# Records supplied:
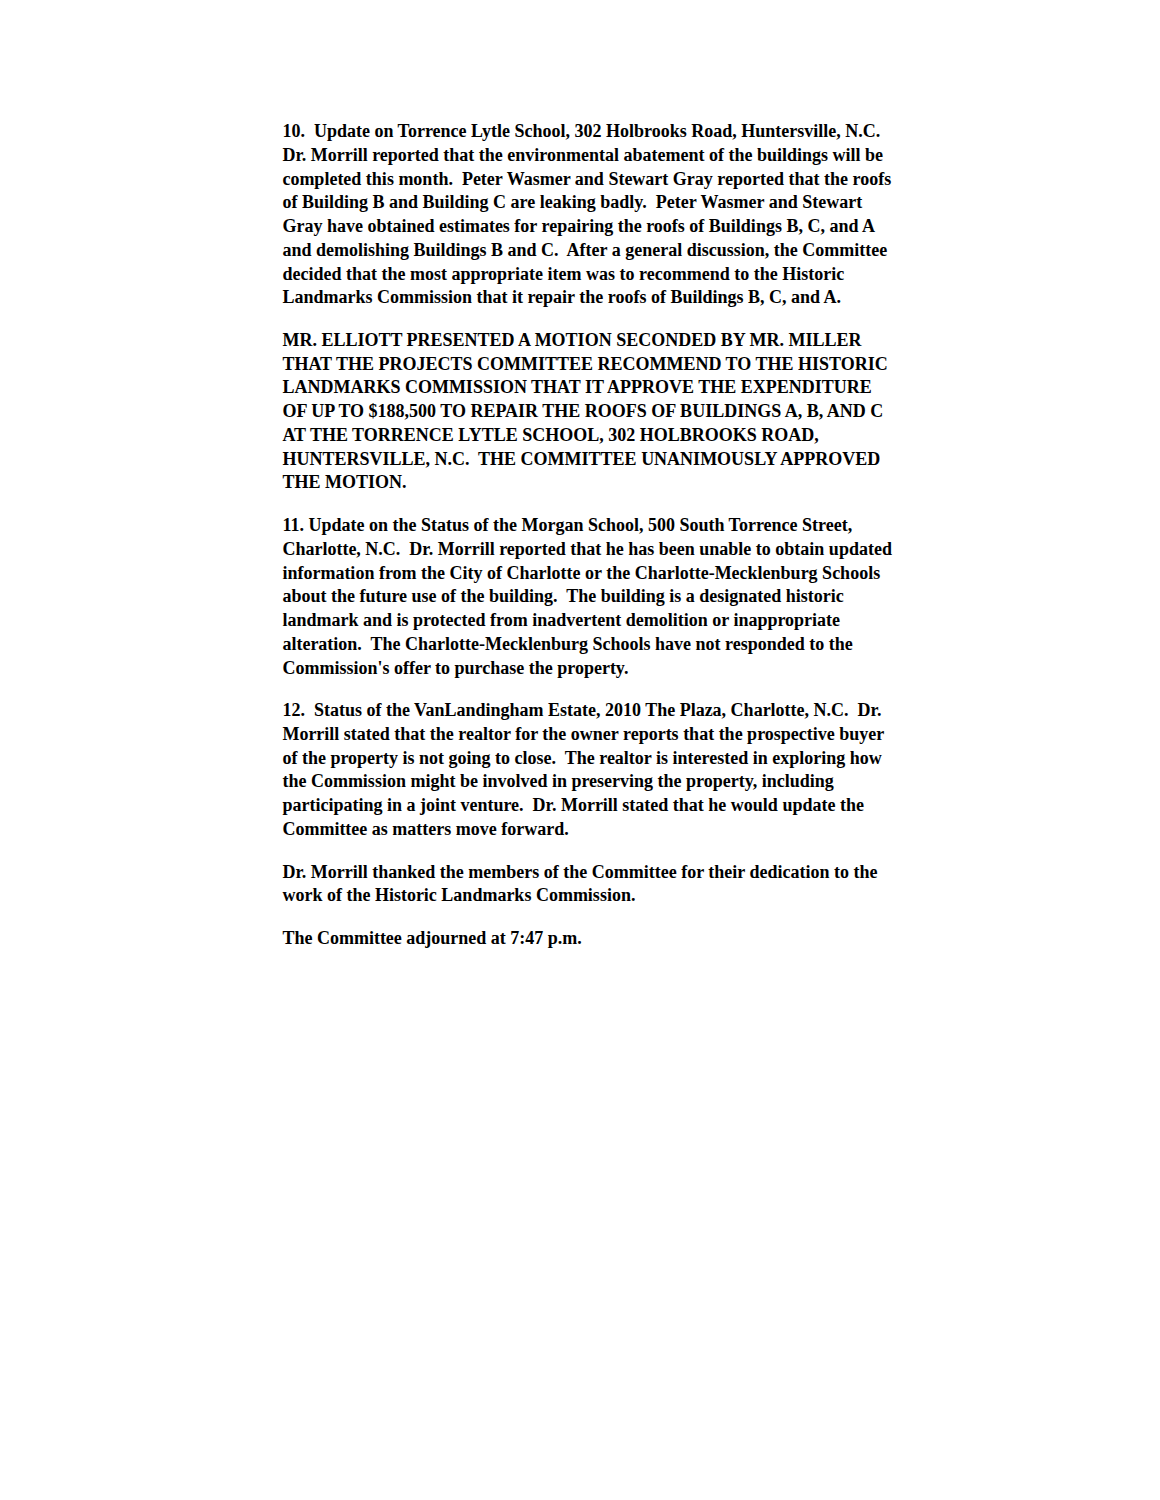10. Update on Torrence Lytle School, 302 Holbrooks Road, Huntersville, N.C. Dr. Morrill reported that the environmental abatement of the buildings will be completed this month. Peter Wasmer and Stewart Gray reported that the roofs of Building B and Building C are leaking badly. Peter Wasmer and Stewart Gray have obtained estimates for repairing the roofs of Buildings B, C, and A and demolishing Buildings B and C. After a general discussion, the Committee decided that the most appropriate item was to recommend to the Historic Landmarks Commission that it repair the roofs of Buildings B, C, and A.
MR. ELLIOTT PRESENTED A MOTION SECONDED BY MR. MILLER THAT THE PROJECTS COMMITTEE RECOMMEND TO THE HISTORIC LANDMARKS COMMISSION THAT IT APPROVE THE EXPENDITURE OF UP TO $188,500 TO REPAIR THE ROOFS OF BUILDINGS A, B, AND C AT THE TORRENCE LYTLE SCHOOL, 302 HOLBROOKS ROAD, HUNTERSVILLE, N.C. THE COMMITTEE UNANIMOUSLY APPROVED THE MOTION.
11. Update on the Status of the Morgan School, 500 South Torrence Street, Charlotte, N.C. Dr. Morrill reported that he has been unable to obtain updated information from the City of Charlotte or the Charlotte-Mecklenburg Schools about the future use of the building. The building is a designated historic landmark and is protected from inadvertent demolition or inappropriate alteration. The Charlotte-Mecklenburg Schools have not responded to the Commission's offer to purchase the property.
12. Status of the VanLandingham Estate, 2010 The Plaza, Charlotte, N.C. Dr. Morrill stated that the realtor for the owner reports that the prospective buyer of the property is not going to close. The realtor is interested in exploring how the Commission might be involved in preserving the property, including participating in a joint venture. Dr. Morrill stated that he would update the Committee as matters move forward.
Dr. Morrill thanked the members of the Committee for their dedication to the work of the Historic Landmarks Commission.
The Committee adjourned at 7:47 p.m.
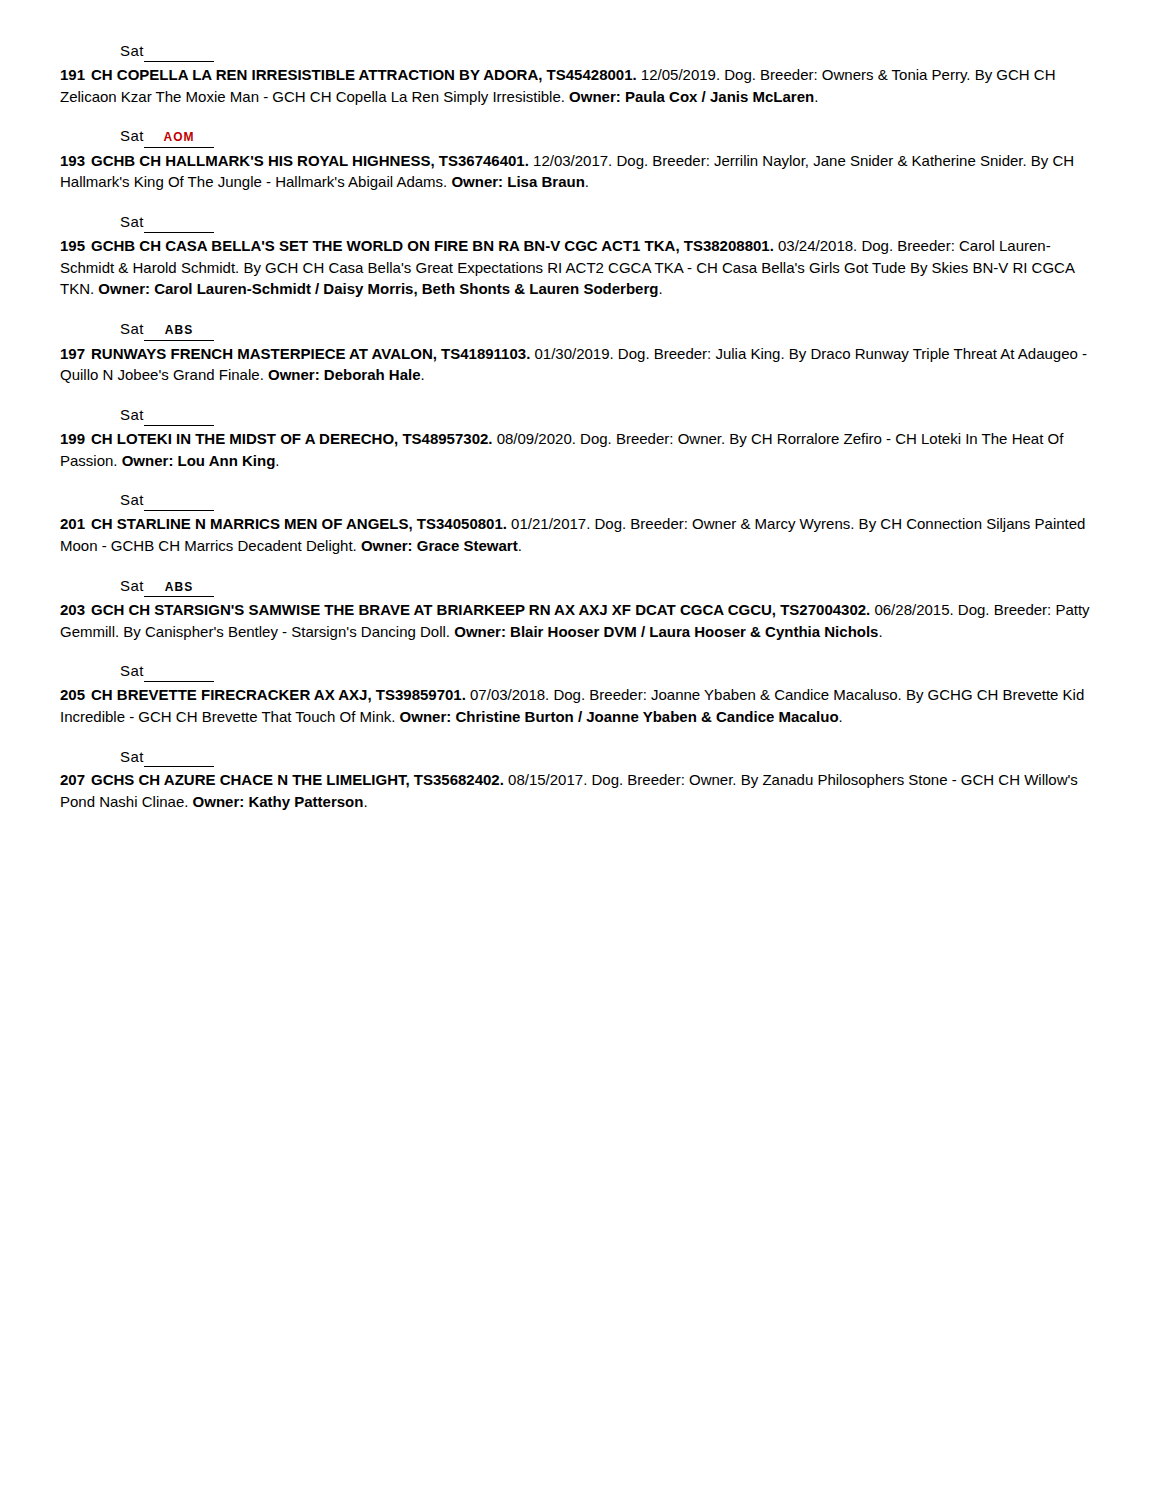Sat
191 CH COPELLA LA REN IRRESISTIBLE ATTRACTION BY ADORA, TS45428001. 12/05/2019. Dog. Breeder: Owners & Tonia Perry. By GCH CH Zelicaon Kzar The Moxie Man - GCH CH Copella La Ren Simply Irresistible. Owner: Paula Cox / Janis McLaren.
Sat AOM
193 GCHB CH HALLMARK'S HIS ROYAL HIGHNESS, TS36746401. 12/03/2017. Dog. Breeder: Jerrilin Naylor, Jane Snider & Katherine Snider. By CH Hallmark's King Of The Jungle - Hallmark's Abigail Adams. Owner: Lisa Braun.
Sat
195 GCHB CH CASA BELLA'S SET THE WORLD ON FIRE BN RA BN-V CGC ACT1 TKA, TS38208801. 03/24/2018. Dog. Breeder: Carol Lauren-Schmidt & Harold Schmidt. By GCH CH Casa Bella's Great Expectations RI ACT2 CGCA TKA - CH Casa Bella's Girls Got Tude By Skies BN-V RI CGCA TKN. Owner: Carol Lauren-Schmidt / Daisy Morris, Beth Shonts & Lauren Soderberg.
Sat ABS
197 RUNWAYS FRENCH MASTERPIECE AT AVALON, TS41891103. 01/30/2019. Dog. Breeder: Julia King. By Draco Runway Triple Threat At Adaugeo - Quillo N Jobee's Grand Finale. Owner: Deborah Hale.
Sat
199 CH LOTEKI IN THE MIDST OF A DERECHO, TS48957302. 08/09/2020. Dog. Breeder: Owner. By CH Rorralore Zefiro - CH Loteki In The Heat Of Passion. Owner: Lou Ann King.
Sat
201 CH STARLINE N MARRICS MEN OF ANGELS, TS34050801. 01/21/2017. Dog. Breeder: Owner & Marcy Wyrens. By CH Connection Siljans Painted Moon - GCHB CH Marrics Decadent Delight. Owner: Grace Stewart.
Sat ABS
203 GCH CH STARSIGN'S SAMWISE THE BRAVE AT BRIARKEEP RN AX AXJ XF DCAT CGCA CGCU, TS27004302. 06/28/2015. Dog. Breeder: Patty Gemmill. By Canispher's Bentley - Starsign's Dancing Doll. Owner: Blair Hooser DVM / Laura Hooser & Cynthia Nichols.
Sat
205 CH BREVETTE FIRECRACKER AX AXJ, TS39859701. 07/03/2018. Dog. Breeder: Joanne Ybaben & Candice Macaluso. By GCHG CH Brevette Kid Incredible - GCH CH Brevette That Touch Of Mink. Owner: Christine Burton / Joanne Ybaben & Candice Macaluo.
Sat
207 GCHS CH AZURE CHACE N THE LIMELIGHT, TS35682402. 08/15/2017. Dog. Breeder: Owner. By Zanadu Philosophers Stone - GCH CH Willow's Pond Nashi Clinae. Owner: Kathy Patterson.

# Your task:
Keep the pictures out of the copy and return the rest of the data above exactly.

# Exercise response:
10. Update on Torrence Lytle School, 302 Holbrooks Road, Huntersville, N.C. Dr. Morrill reported that the environmental abatement of the buildings will be completed this month. Peter Wasmer and Stewart Gray reported that the roofs of Building B and Building C are leaking badly. Peter Wasmer and Stewart Gray have obtained estimates for repairing the roofs of Buildings B, C, and A and demolishing Buildings B and C. After a general discussion, the Committee decided that the most appropriate item was to recommend to the Historic Landmarks Commission that it repair the roofs of Buildings B, C, and A.
MR. ELLIOTT PRESENTED A MOTION SECONDED BY MR. MILLER THAT THE PROJECTS COMMITTEE RECOMMEND TO THE HISTORIC LANDMARKS COMMISSION THAT IT APPROVE THE EXPENDITURE OF UP TO $188,500 TO REPAIR THE ROOFS OF BUILDINGS A, B, AND C AT THE TORRENCE LYTLE SCHOOL, 302 HOLBROOKS ROAD, HUNTERSVILLE, N.C. THE COMMITTEE UNANIMOUSLY APPROVED THE MOTION.
11. Update on the Status of the Morgan School, 500 South Torrence Street, Charlotte, N.C. Dr. Morrill reported that he has been unable to obtain updated information from the City of Charlotte or the Charlotte-Mecklenburg Schools about the future use of the building. The building is a designated historic landmark and is protected from inadvertent demolition or inappropriate alteration. The Charlotte-Mecklenburg Schools have not responded to the Commission's offer to purchase the property.
12. Status of the VanLandingham Estate, 2010 The Plaza, Charlotte, N.C. Dr. Morrill stated that the realtor for the owner reports that the prospective buyer of the property is not going to close. The realtor is interested in exploring how the Commission might be involved in preserving the property, including participating in a joint venture. Dr. Morrill stated that he would update the Committee as matters move forward.
Dr. Morrill thanked the members of the Committee for their dedication to the work of the Historic Landmarks Commission.
The Committee adjourned at 7:47 p.m.
Sat
191 CH COPELLA LA REN IRRESISTIBLE ATTRACTION BY ADORA, TS45428001. 12/05/2019. Dog. Breeder: Owners & Tonia Perry. By GCH CH Zelicaon Kzar The Moxie Man - GCH CH Copella La Ren Simply Irresistible. Owner: Paula Cox / Janis McLaren.
Sat AOM
193 GCHB CH HALLMARK'S HIS ROYAL HIGHNESS, TS36746401. 12/03/2017. Dog. Breeder: Jerrilin Naylor, Jane Snider & Katherine Snider. By CH Hallmark's King Of The Jungle - Hallmark's Abigail Adams. Owner: Lisa Braun.
Sat
195 GCHB CH CASA BELLA'S SET THE WORLD ON FIRE BN RA BN-V CGC ACT1 TKA, TS38208801. 03/24/2018. Dog. Breeder: Carol Lauren-Schmidt & Harold Schmidt. By GCH CH Casa Bella's Great Expectations RI ACT2 CGCA TKA - CH Casa Bella's Girls Got Tude By Skies BN-V RI CGCA TKN. Owner: Carol Lauren-Schmidt / Daisy Morris, Beth Shonts & Lauren Soderberg.
Sat ABS
197 RUNWAYS FRENCH MASTERPIECE AT AVALON, TS41891103. 01/30/2019. Dog. Breeder: Julia King. By Draco Runway Triple Threat At Adaugeo - Quillo N Jobee's Grand Finale. Owner: Deborah Hale.
Sat
199 CH LOTEKI IN THE MIDST OF A DERECHO, TS48957302. 08/09/2020. Dog. Breeder: Owner. By CH Rorralore Zefiro - CH Loteki In The Heat Of Passion. Owner: Lou Ann King.
Sat
201 CH STARLINE N MARRICS MEN OF ANGELS, TS34050801. 01/21/2017. Dog. Breeder: Owner & Marcy Wyrens. By CH Connection Siljans Painted Moon - GCHB CH Marrics Decadent Delight. Owner: Grace Stewart.
Sat ABS
203 GCH CH STARSIGN'S SAMWISE THE BRAVE AT BRIARKEEP RN AX AXJ XF DCAT CGCA CGCU, TS27004302. 06/28/2015. Dog. Breeder: Patty Gemmill. By Canispher's Bentley - Starsign's Dancing Doll. Owner: Blair Hooser DVM / Laura Hooser & Cynthia Nichols.
Sat
205 CH BREVETTE FIRECRACKER AX AXJ, TS39859701. 07/03/2018. Dog. Breeder: Joanne Ybaben & Candice Macaluso. By GCHG CH Brevette Kid Incredible - GCH CH Brevette That Touch Of Mink. Owner: Christine Burton / Joanne Ybaben & Candice Macaluo.
Sat
207 GCHS CH AZURE CHACE N THE LIMELIGHT, TS35682402. 08/15/2017. Dog. Breeder: Owner. By Zanadu Philosophers Stone - GCH CH Willow's Pond Nashi Clinae. Owner: Kathy Patterson.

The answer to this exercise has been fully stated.